Steuer in der Rente: Möglichkeiten den Betrag klein zu halten

Unter anderem die Vereinigte Lohnsteuerhilfe (vlh) hat dazu in einem Beitrag geschrieben, dass das Überschreiten des Grundfreibetrags noch lange nicht bedeutet, "dass man am Ende auch tatsächlich Steuern zahlen muss". 

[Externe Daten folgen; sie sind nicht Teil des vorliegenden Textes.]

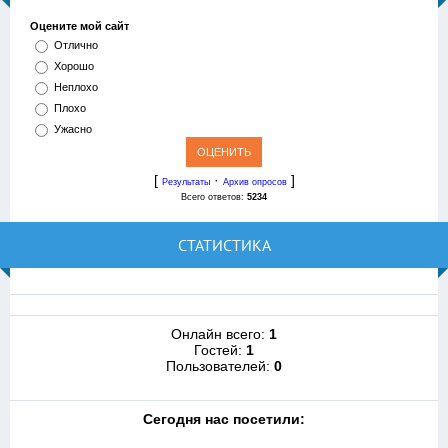
Оцените мой сайт
Отлично
Хорошо
Неплохо
Плохо
Ужасно
[
·
]
Результаты
Архив опросов
Всего ответов:
5234
СТАТИСТИКА
Онлайн всего:
1
Гостей:
1
Пользователей:
0
Cегодня нас посетили:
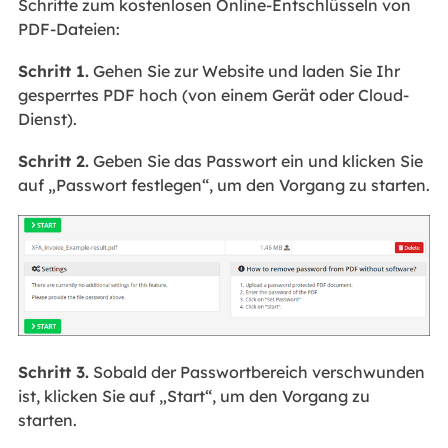
Schritte zum kostenlosen Online-Entschlüsseln von
PDF-Dateien:
Schritt 1.
Gehen Sie zur Website und laden Sie Ihr
gesperrtes PDF hoch (von einem Gerät oder Cloud-
Dienst).
Schritt 2.
Geben Sie das Passwort ein und klicken Sie
auf „Passwort festlegen“, um den Vorgang zu starten.
Schritt 3.
Sobald der Passwortbereich verschwunden
ist, klicken Sie auf „Start“, um den Vorgang zu
starten.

Auch als Rentner hat man Möglichkeiten, "Beiträge zur gesetzlichen Kranken- und Pflegeversicherung und unter Umständen auch noch andere Ausgaben steuerlich geltend zu machen". Dazu gehören: 

  • Für Werbungskosten gibt es eine Pauschale
  • Kranken- und Pflegeversicherungskosten
  • Kirchensteuer
  • Spenden
  • Aufwendungen für Zahnersatz
  • Hilfsmittel
  • Pflegedienstleistungen

Besondere Vorsicht in der Rente bei mehr Einkünften

Ob die Einkünfte den Grundfreibetrag entscheidend überstiegen, sollten besonders Senioren beachten, die neben der Rente noch arbeiten, erklärt das Portal rentenbescheid24. Demnach könnte auch "ein zusätzlicher Rentenbezug die Steuerpflicht auslösen".

Das betrifft laut Beitrag "etwa Kombinationen aus gesetzlicher Rente, Betriebsrente oder privater Altersvorsorge".

Das Gesamteinkommen kommt bei mehreren Einkünften schnell über den steuerlichen Grenzbereich - und diesen Fakt übersehen laut Portal viele Rentner.